▸ **Description of the task**
Reproduce nothing but the lines from the start of the material through the line that includes "37 389 13.61", both ends included, and omit every picture.
__________
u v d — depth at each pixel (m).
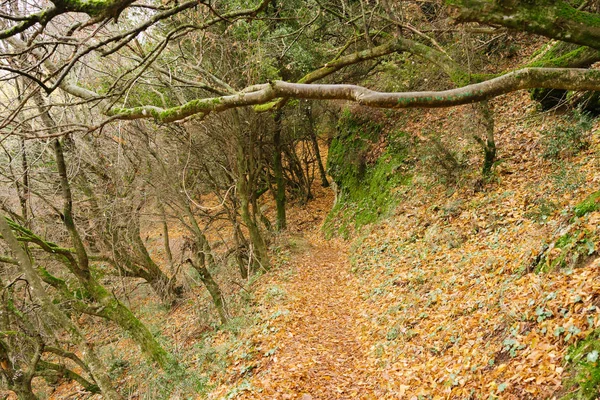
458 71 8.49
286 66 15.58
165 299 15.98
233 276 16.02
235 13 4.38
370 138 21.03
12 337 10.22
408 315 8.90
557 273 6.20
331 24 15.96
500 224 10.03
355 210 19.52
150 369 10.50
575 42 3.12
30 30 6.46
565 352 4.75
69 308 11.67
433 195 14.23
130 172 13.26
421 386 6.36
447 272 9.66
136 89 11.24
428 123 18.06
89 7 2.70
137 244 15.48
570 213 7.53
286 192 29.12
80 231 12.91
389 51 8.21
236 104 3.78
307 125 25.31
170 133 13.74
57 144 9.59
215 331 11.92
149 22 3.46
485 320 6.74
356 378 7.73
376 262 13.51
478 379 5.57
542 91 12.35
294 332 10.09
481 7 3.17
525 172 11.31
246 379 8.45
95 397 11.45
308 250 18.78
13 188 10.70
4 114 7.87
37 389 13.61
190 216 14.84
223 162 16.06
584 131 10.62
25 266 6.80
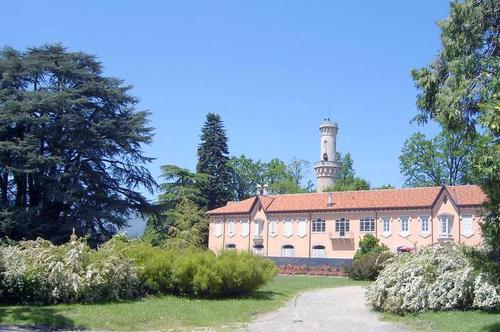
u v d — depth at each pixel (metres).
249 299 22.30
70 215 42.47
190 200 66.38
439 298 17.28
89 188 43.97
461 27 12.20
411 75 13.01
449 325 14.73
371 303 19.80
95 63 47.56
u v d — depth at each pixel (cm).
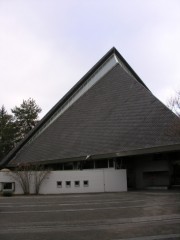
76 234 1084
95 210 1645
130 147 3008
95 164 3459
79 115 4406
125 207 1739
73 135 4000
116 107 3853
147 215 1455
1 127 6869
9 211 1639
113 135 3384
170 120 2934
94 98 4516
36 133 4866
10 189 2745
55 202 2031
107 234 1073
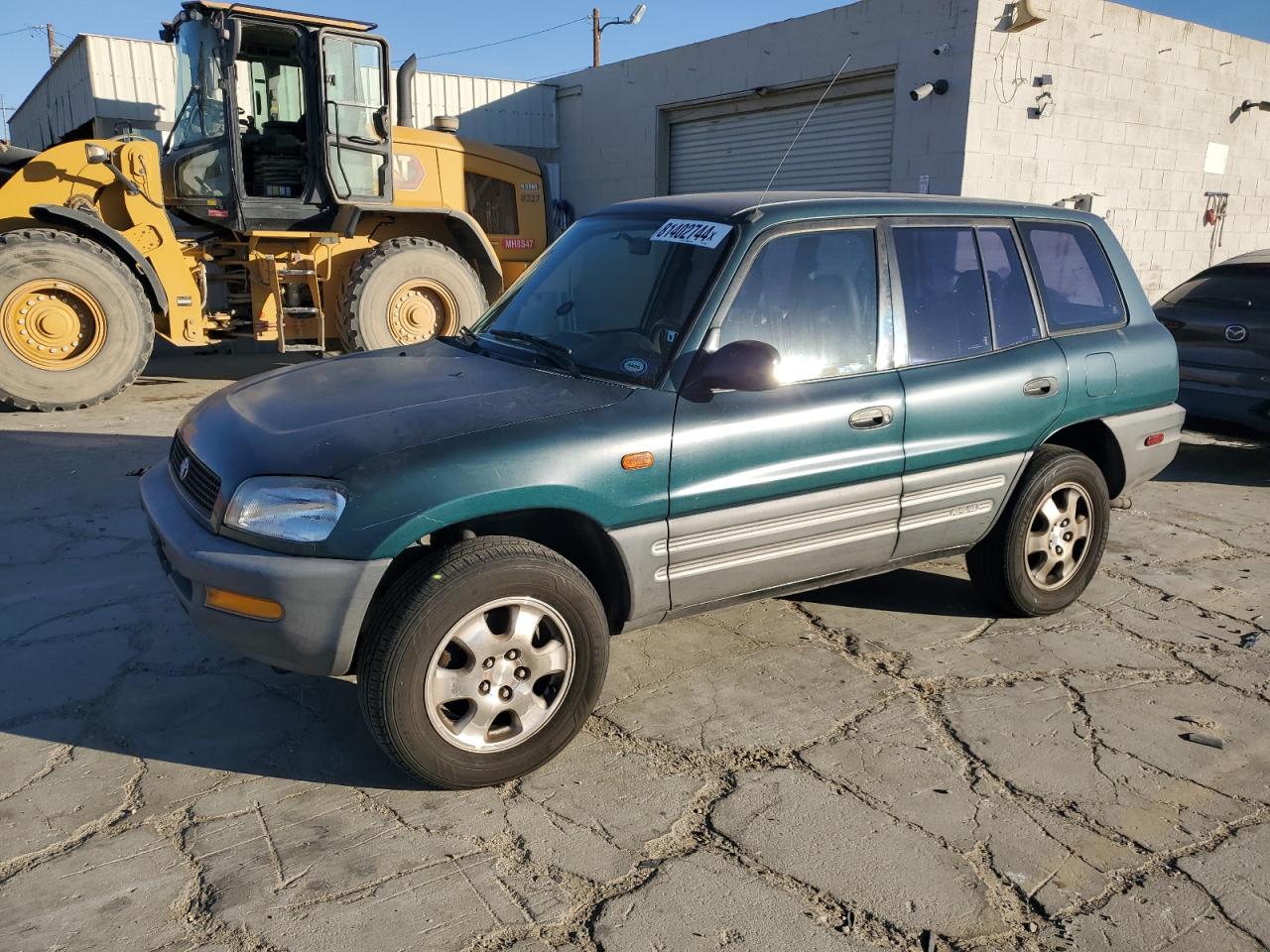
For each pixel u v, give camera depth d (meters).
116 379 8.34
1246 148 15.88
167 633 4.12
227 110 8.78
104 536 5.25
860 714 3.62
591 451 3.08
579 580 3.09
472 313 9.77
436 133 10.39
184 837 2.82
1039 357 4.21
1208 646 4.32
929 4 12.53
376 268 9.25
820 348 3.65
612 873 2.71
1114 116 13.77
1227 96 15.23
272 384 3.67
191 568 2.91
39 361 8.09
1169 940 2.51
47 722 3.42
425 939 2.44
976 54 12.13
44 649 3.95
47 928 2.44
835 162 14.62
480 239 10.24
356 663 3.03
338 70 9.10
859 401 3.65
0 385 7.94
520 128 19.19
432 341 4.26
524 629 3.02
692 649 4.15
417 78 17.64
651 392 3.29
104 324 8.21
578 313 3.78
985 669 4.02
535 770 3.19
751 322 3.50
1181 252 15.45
__________
▸ **Answer section**
u v d — depth at each pixel (m).
458 71 8.49
286 66 15.58
165 299 15.98
233 276 16.02
235 13 4.38
370 138 21.03
12 337 10.22
408 315 8.90
557 273 6.20
331 24 15.96
500 224 10.03
355 210 19.52
150 369 10.50
575 42 3.12
30 30 6.46
565 352 4.75
69 308 11.67
433 195 14.23
130 172 13.26
421 386 6.36
447 272 9.66
136 89 11.24
428 123 18.06
89 7 2.70
137 244 15.48
570 213 7.53
286 192 29.12
80 231 12.91
389 51 8.21
236 104 3.78
307 125 25.31
170 133 13.74
57 144 9.59
215 331 11.92
149 22 3.46
485 320 6.74
356 378 7.73
376 262 13.51
478 379 5.57
542 91 12.35
294 332 10.09
481 7 3.17
525 172 11.31
246 379 8.45
95 397 11.45
308 250 18.78
13 188 10.70
4 114 7.87
37 389 13.61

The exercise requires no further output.